Le tribunal correctionnel de Nouméa statue depuis le début de la semaine sur une affaire de détournement de fonds publics impliquant d’anciens cadres du parti Calédonie Ensemble, formation non-indépendantiste. Les faits reprochés remontent à la période 2014-2018, durant laquelle le parti dirigeait la province Sud. Les prévenus, dont des figures politiques majeures, sont accusés d’avoir rémunéré des collaborateurs issus de la communauté wallisienne et futunienne – un électorat clé – pour des emplois présumés fictifs.
Jeudi, le parquet a dévoilé des réquisitions sévères.
Philippe Gomes, ancien député et leader historique du parti, est visé par quatre ans de prison, dont deux ans ferme avec sursis aménagés via un bracelet électronique, assortis de cinq ans d’inéligibilité avec exécution provisoire (interdiction de se présenter aux élections même en cas d’appel). Amende : 5 millions de francs pacifique.
Philippe Michel, ex-président de la province Sud, pourrait écoper de trois ans de prison (dont un an ferme et 2 ans avec sursis et bracelet électronique). Inéligibilité : 5 ans avec exécution provisoire. Amende : 4 millions de francs pacifique.
Martine Lagneau, actuelle première vice-présidente de la province, fait face à dix-huit mois de prison avec sursis et cinq ans d’exclusion des mandats électoraux. Prison : 18 mois de prison avec sursis. Inéligibilité : 5 ans avec exécution provisoire. Amende : 500 000 francs pacifique.
Les deux autres prévenus, Sutita Sio-Lagadec et Fiu Muliakaaka, sont également concernés par des demandes d’inéligibilité immédiate et des peines carcérales. Sututia Sio-Lagadec : Prison : 2 ans de prison (dont 1 an ferme et 1 an avec sursis). Silipeto Muliakaaka et Christine Blanc : Prison : 18 mois de prison avec sursis pour chacun.
Calédonie ensemble (parti politique) :
Amende : 20 millions de francs pacifique.
Le système incriminé s’appuierait sur la délibération 100-CP, un texte régissant les recrutements de collaborateurs au sein des collectivités. Jugée floue par les parties, cette délibération aurait permis de découper des postes en fractions de 10 à 20 %, facilitant l’embauche de personnalités influentes, notamment des chefs coutumiers wallisiens et futuniens. Selon l’accusation, ces contrats à temps partiel, sans activité avérée, visaient à renforcer un « clientélisme politique » au sein d’une communauté essentielle dans les équilibres électoraux locaux.

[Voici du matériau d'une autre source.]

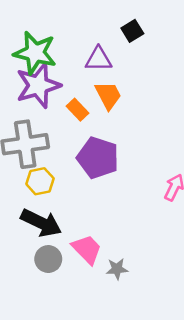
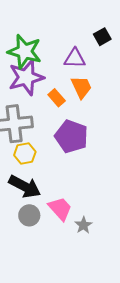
gray star: (117, 269) -> (84, 225), turned -30

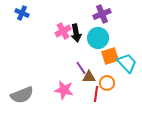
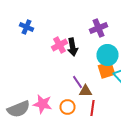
blue cross: (22, 13) -> (26, 27), moved
cyan circle: (98, 38) -> (108, 55), moved
orange circle: (107, 83) -> (68, 107), moved
pink star: (64, 90) -> (42, 104), moved

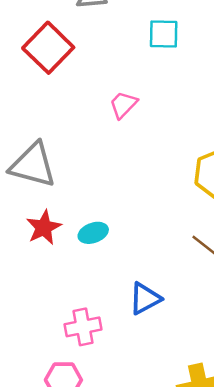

Le parquet réclame par ailleurs 167 880 euros d’amende contre Calédonie Ensemble, ainsi que des amendes individuelles pour les cinq prévenus. Le préjudice financier global, évalué par la province Sud à 972 000 euros, inclurait les salaires versés indûment et les charges sociales associées.
La défense a contesté ces accusations, rappelant qu’une affaire similaire avait abouti à un non-lieu en 2014. Selon Me Jean-Yves Le Borgne, l’un des avocats, cette décision aurait conforté les prévenus dans leur conviction d’agir en conformité avec la loi. Les conseils des accusés soulignent également l’absence de cadre juridique précis à l’époque des faits, rendant les poursuites « disproportionnées ».
L’ONG Anticor, partie civile, a qualifié le dossier de « système d’ampleur » mêlant abus de droit, enjeux moraux et stratégie de pouvoir. Elle dénonce un mécanisme qui « porte atteinte au fondement même de la démocratie », en instrumentalisant des fonds publics à des fins partisanes.
Le verdict, attendu dans les prochaines semaines, pourrait marquer un tournant dans la vie politique calédonienne, alors que Calédonie Ensemble, autrefois dominant, traverse une crise interne depuis plusieurs années. L’affaire relance également le débat sur le contrôle des pratiques de recrutement dans les collectivités ultramarines, souvent critiquées pour leur opacité.
Ce procès intervient dans un contexte tendu en Nouvelle-Calédonie, où les questions d’équilibre communautaire et de transparence institutionnelle restent au cœur des tensions politiques.